06/08/2012 05:09 EDT | Updated 08/08/2012 05:12 EDT

Canada Tactical Armoured Vehicle Purchase: 500 New Units Will cost $708 Million


CFB GAGETOWN, N.B. - The federal government is spending $708 million to buy 500 armoured vehicles for the Canadian Army.

They will be built by Textron Systems Canada Inc., based in Ottawa.

"The new vehicles, the first of which are expected to be delivered in 2014, will provide our soldiers with great multi-role combat capability," said Julian Fantino, associate minister of national defence, as he made the announcement Friday at Canadian Forces Base Gagetown in southern New Brunswick.

"They will be able to perform reconnaissance and surveillance, provide command and control, deliver cargo and serve as an armoured personnel carrier."

He said the vehicles, known formally as Tactical Armoured Patrol Vehicles, will provide a safer alternative to the military's existing Coyotes and RG-31s.

The new, four-wheeled vehicles will eventually replace the Coyote and the RG-31, as well as the smaller G-Wagon.

"We have learned many lessons through our combat operations in Afghanistan, one of which being the importance of armoured vehicles in protecting our soldiers from today's threats in operation," Fantino told soldiers gathered for the announcement.

The safety aspect was echoed by Brig.-Gen. Christopher Thurrott, commander of Land Force Atlantic Area.

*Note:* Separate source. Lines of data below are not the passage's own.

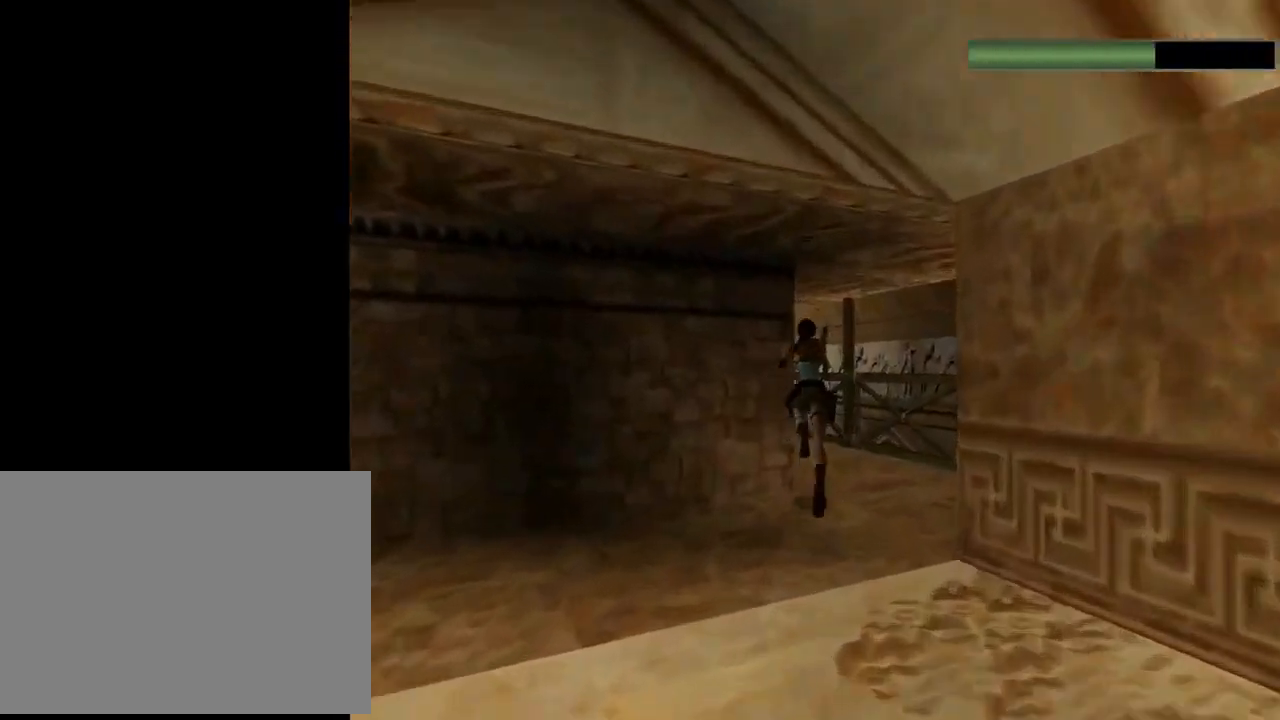
{"buttons": ["DPAD_UP", "DPAD_LEFT"], "left_stick": "center", "events": [[67, "DPAD_RIGHT", "up"], [100, "DPAD_LEFT", "down"], [133, "R2", "up"]]}
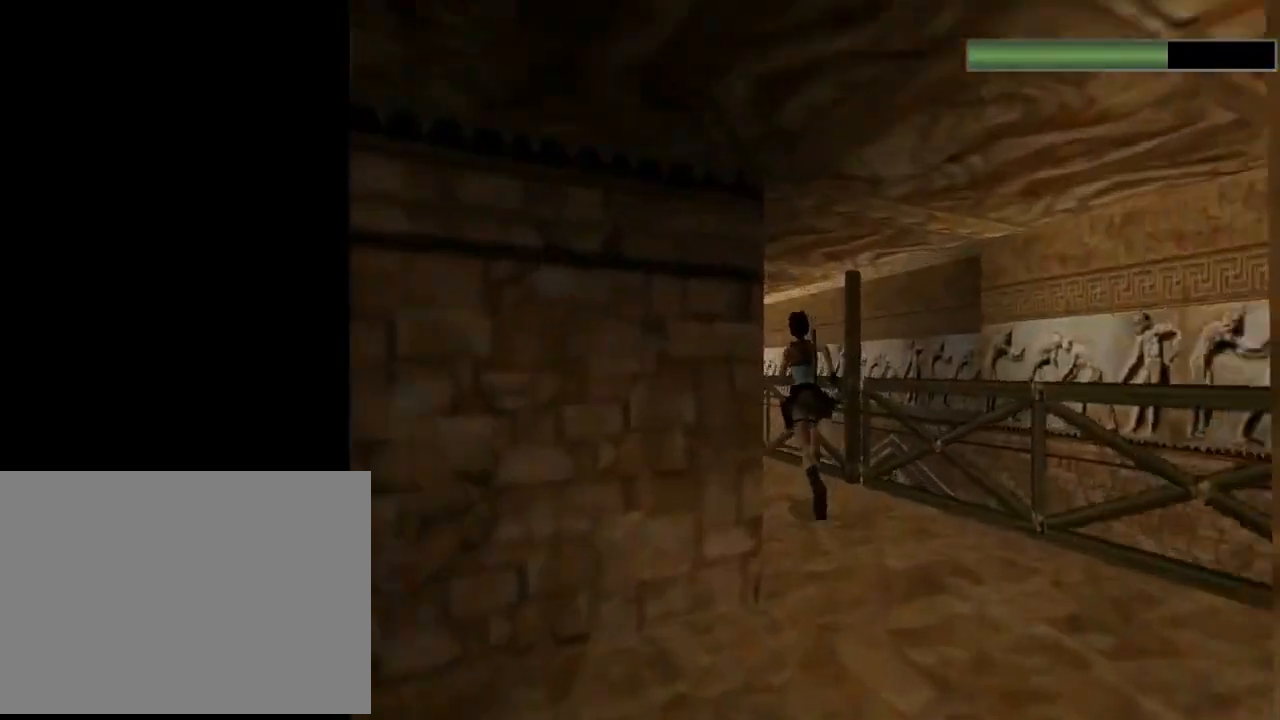
{"buttons": ["DPAD_UP"], "left_stick": "center", "events": [[400, "DPAD_LEFT", "up"]]}
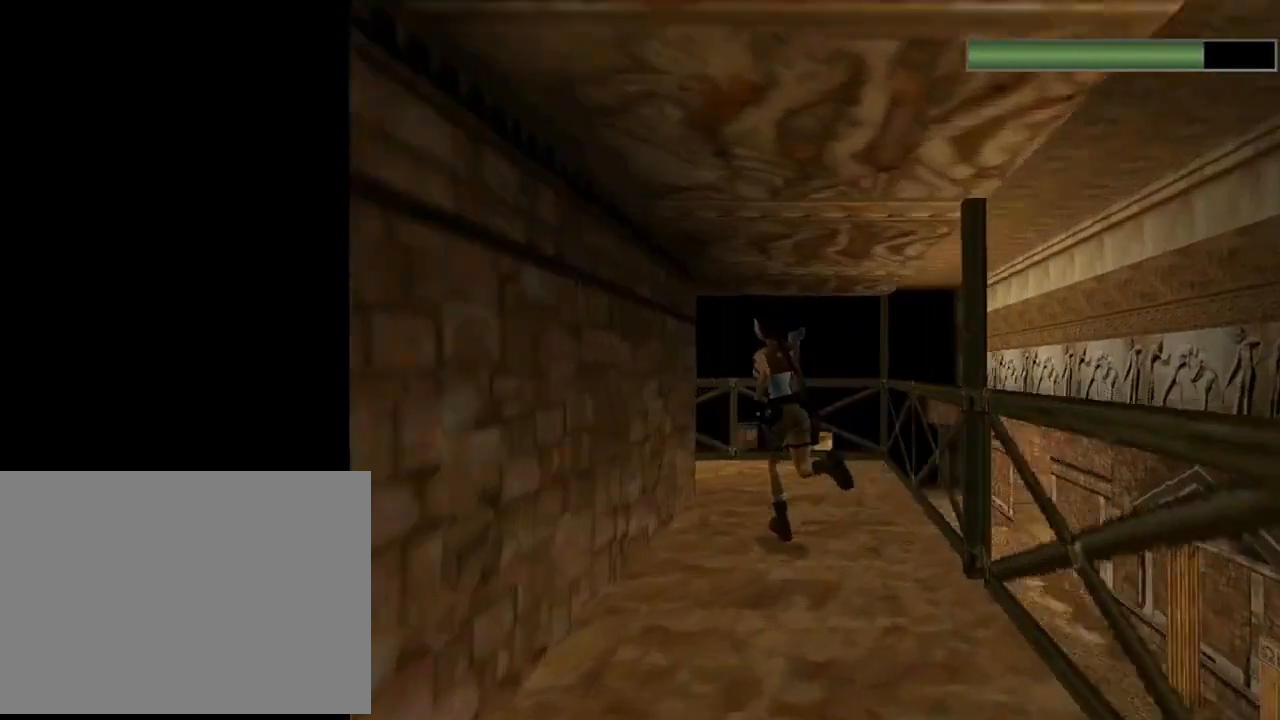
{"buttons": ["DPAD_UP", "DPAD_LEFT"], "left_stick": "center", "events": [[433, "DPAD_LEFT", "down"]]}
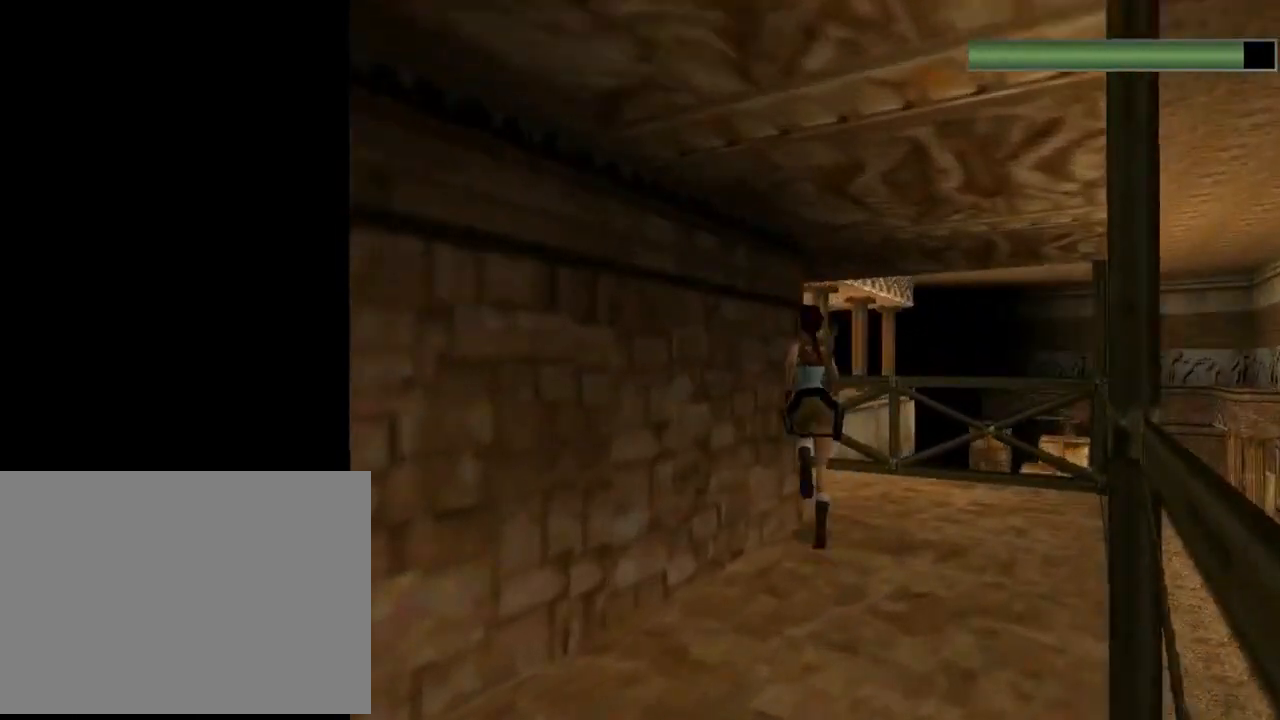
{"buttons": ["DPAD_UP", "DPAD_LEFT"], "left_stick": "center", "events": []}
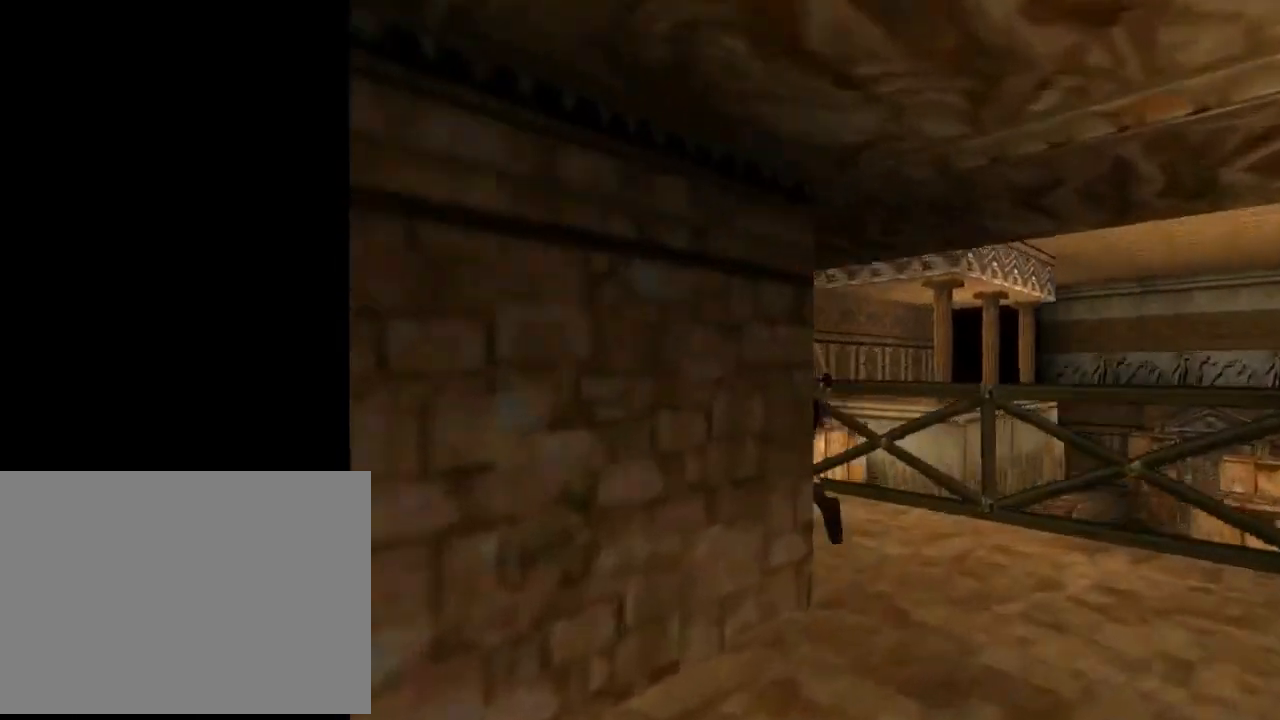
{"buttons": ["DPAD_LEFT"], "left_stick": "center", "events": [[67, "DPAD_UP", "up"]]}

"A vehicle like the TAPV will not only give us unmatched reconnaissance ability and manoeuvrability, whatever our mission and wherever we are sent, it will also provide the highest level of safety and protection to the men and women we assign to crew it," he said.

"What a great day to be in the army."

Neil Rutter, general manager of Textron Systems Canada, said the new vehicle has been in development for five years. He promised they would be delivered on-time.

"We will deliver a vehicle that will provide the Canadian Army with an unmatched blend of protection, power, mobility and growth potential," Rutter said.

The vehicles are one component of $5-billion in upgrades to the army's combat vehicles announced in 2009.